За моей спиной послышались торопливые шаги. Догнав, каблучки молча пристроились у левого плеча, сандалии — у правого.
"Ладно", — подумал я, принимая неизбежное, — "пора разрубать, потом только хуже будет".
Я остановился. На меня тут же уставились две пары встревоженных глаз.
— Ничего страшного, — я старательно излучал уверенность, — у папы аппендицит, но все будет хорошо. Уже оперируют.
"В конце концов", — попытался успокоить я сам себя, — "в прошлый раз это случилось в предстоящем июле… Сняли с поезда в Джанкое и, в итоге, все закончилось вполне благополучно. С чего бы сейчас пошло иначе?"
Нутро мое, противореча разуму, тревожно сжималось: оно знало, что будущее зыбко и ненадежно, а человеки отвратительно хрупки.
— Так… — на миг я ощутил себя на краю десятиметровой вышки, потом решился, — знакомьтесь, девушки. Малыш — это Тома, моя девушка. Ну, ты знаешь… Тома, эта мелочь — моя сестра.
Мелкая посмотрела на меня с признательностью, а затем застенчиво улыбнулась Томе. Та же, поняв меня буквально, была потрясена. Не усомнившись в моих словах ни на секунду, она пыталась теперь свести в уме концы с концами — мучительно и безуспешно.
— Двоюродная? — поинтересовалась, наконец, слабым неуверенным голосом.
Улыбка, что гуляла по лицу Мелкой, приобрела шкодливый оттенок.

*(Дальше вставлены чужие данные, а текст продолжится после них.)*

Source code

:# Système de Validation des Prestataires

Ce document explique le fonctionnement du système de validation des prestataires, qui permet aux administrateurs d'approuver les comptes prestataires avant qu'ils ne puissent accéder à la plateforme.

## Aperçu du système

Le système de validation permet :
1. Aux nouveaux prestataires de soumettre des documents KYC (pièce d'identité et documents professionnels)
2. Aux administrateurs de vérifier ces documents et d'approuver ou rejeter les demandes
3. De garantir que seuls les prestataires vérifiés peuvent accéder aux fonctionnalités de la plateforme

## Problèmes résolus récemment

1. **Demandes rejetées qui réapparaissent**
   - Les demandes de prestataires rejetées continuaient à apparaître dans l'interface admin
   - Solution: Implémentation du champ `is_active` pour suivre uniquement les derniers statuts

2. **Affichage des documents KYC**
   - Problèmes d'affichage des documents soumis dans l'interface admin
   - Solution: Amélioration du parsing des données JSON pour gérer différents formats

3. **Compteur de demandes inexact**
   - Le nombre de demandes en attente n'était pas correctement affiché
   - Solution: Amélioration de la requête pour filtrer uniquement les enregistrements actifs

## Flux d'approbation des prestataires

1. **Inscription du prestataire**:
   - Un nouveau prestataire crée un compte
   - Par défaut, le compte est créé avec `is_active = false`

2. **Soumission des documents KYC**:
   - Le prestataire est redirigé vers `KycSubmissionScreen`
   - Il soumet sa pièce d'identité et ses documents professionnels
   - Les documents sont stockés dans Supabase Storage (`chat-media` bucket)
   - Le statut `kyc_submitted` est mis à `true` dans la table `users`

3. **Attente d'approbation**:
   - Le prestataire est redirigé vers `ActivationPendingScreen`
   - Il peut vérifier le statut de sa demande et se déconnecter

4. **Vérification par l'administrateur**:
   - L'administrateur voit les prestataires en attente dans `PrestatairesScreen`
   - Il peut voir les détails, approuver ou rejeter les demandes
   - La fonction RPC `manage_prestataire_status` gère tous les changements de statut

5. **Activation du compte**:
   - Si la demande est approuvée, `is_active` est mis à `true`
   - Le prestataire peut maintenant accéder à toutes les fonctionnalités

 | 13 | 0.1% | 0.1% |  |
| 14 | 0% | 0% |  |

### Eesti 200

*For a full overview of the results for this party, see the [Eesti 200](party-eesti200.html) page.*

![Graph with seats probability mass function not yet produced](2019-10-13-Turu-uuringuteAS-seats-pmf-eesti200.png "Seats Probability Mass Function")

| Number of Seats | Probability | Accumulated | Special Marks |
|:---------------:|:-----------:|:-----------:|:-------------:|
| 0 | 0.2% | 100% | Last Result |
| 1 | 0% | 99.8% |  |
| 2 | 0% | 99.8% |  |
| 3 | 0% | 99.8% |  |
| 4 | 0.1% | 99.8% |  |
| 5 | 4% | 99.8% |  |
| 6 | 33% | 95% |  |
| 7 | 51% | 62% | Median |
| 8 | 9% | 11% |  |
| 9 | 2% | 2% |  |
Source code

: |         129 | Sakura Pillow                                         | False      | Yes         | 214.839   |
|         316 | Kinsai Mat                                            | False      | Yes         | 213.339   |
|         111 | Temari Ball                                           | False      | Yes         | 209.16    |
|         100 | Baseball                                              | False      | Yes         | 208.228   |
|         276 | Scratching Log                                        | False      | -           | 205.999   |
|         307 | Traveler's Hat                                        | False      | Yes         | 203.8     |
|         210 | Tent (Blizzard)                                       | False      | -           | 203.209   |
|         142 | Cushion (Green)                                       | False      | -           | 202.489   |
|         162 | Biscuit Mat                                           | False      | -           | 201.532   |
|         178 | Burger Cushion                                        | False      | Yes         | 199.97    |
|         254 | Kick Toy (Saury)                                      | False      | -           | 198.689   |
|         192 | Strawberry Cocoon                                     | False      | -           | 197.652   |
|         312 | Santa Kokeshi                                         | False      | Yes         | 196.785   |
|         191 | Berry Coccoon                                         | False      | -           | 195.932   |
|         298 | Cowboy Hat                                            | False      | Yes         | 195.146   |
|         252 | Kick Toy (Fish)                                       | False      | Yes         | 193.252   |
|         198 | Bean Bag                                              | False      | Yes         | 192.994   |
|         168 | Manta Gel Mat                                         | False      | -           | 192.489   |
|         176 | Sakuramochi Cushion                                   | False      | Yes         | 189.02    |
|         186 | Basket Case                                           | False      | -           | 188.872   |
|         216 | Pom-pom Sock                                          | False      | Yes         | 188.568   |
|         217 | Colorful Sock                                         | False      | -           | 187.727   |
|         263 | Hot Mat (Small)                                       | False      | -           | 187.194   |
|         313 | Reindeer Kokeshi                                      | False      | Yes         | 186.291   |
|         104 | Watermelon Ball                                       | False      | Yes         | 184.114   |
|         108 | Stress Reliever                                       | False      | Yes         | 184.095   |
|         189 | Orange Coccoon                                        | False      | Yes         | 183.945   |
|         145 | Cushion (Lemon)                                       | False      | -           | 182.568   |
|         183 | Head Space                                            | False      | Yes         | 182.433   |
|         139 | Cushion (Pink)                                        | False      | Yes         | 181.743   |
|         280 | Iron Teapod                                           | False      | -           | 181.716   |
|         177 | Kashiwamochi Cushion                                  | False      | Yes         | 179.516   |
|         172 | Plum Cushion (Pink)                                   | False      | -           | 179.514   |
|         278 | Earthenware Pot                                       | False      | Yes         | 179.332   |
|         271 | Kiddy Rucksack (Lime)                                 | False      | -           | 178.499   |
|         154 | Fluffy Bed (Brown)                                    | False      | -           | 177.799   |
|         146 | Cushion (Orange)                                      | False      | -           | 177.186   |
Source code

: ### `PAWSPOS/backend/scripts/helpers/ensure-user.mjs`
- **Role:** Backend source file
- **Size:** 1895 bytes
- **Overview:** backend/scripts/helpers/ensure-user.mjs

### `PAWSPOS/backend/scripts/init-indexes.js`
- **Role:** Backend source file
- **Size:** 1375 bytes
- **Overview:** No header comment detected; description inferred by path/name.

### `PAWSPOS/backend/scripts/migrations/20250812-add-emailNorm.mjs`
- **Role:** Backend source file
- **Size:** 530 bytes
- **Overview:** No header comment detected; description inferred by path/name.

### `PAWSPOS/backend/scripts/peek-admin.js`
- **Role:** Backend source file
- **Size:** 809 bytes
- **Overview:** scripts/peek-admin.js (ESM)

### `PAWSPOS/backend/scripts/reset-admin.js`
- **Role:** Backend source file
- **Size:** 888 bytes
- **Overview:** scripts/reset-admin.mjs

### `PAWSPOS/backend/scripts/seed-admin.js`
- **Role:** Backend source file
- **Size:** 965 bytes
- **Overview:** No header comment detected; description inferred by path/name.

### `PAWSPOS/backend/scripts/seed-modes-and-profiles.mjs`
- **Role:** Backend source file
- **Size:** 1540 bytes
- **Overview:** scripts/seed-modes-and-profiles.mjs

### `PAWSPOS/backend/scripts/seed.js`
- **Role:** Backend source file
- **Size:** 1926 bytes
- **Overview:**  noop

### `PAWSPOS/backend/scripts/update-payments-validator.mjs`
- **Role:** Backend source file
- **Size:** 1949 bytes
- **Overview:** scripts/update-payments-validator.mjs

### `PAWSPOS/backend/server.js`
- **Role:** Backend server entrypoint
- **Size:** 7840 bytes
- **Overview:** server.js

— Названная, — пояснил я Томе и повернулся к Мелкой, — шуруй домой, мама скоро из клиники будет звонить, запоминай, что скажет. Обедай без меня. И ужинайте тоже… Планы поменялись, я только часам к восьми буду, — и, вздохнув, ответил на немой вопрос: — Магазины переносятся на завтра.
Мелкая кивнула Томе на прощанье и удалилась с гордо задранной головой.
Я повернулся к своей девушке. Вид у нее был все такой же обалделый, но в зелени глаз уже начали роиться пункты из допросного списка.
— Физикой, по такому случаю, мы торжественно манкируем, — объявил я, перехватывая ее портфель, — пошли, погуляем, поговорим. У меня где-то часа полтора есть, а потом в логово Чернобурки ехать.
— Ох, — выдохнула Тома, — нехорошо так с девушками поступать… Я ж теперь не знаю, с какого вопроса начинать!
— А ты и не начинай, — посоветовал я, — давай, лучше, я расскажу тебе для начала одну историю…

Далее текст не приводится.